Movement restrictions also pose additional complications for park operations, even when funding exists. St Kilda was unable to send a bird ranger to the island this year, leaving an extended knowledge gap in a multiyear longitudinal population study. Researchers in the Aldabra Atoll are experiencing similar capacity reductions in data collection, and both parks have indefinitely delayed important infrastructure maintenance.
Eyeing Expansion
Ocean experts like Laffoley say these struggles highlight the necessity of increased government support of nature reserves.
“If saving the soul of the planet depends on tourists’ dollars rather than commitments from governments, there’s a clear message there,” he said.
Marine protected areas in the United States, for example, saw a drop in visitors of nearly 50 percent between October 2019 and September 2020 compared to the 12 months immediately before, from 272,000 visitors to 130,000. But the park budgets did not shrink as a result, since funding is appointed by Congress rather than generated through visitor fees.

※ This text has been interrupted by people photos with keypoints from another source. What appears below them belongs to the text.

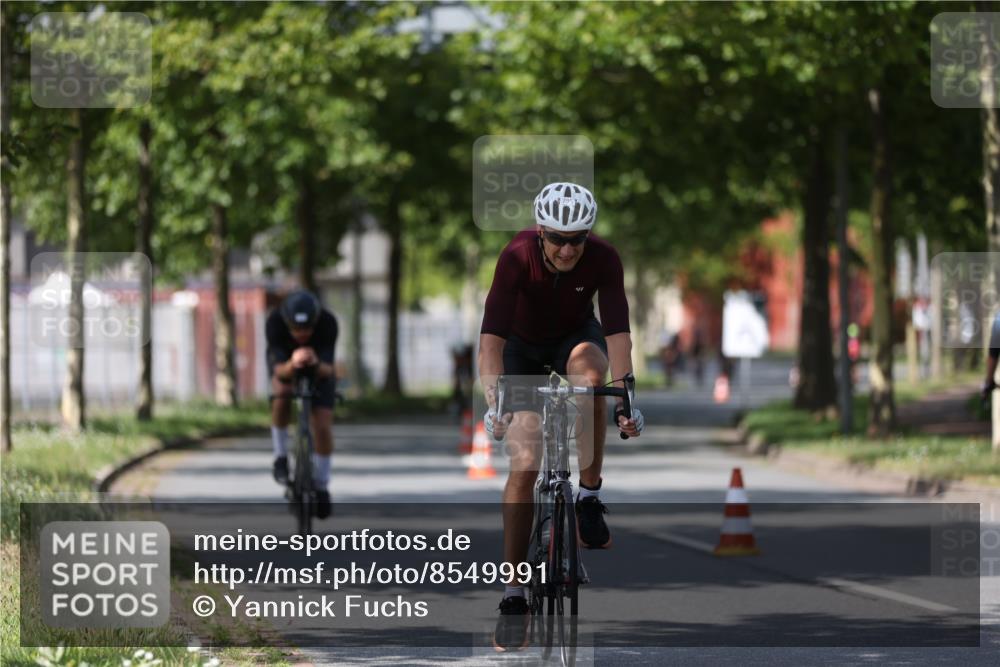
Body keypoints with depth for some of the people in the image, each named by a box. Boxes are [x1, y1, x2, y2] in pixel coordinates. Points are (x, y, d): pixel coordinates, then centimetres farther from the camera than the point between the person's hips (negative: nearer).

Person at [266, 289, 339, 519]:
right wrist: (292, 365, -64)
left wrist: (317, 365, -62)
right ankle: (280, 455, -10)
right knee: (282, 394, -32)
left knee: (323, 426, -8)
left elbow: (328, 370, -39)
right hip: (284, 362, 0)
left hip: (319, 367, 0)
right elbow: (279, 370, -41)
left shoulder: (327, 323, -37)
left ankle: (321, 486, 12)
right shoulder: (274, 322, -37)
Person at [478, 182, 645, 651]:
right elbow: (492, 335, -37)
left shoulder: (603, 259, -27)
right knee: (524, 464, -13)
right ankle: (513, 594, -9)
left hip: (576, 336, 1)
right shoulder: (517, 257, -32)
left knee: (589, 373, -37)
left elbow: (617, 330, -33)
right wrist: (494, 401, -48)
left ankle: (589, 498, -21)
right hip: (523, 346, -1)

In late September, political leaders participating in the United Nations Summit on Biodiversity committed to “putting biodiversity, climate and the environment as a whole at the heart” of COVID-19 recovery and “significantly” increasing ocean conservation through protected areas. This pledge comes in the run-up to the 2021 Convention on Biological Diversity, a meeting where global leaders will vote on an international resolution to designate 30 percent of the oceans as protected by 2030. Currently 2 to 7 percent of the ocean is protected globally, depending on how the term is defined.
“There is a myth, right? That we have to choose between the economy and the environment,” said Dr. Enric Sala. An ecologist, Sala is a National Geographic Explorer-in-Residence who founded the Pristine Seas program and is one of the leaders of the Campaign for Nature. Both initiatives aim to persuade world leaders to establish new marine protected areas.
Sala points to research that indicates every $1 invested in ocean conservation produces $5 in economic benefits. MPAs preserve and generate biodiversity, he said, and “we know that biodiversity protects us from disease.” Pandemic recovery is going to cost trillions of dollars, whereas “protecting 30 percent of the planet, which is a big part of the solution, will cost $140 billion. Trillions versus $140 billion.”
Whether governments will adopt the 30 by 30 resolution or support existing verbal commitments with policy on the ground remains to be seen. Mexico endorsed the September declaration, but President Andrés Manuel López Obrador cut funding for its National Commission for Protected Natural Areas by 75 percent earlier this year, citing pandemic costs.
“This is not a moment to invest in industries of the past…but to invest in the industries of the future,” said Sala. To do otherwise is like “trying to make as much money as we can in the casino of the Titanic after it’s hit the iceberg.”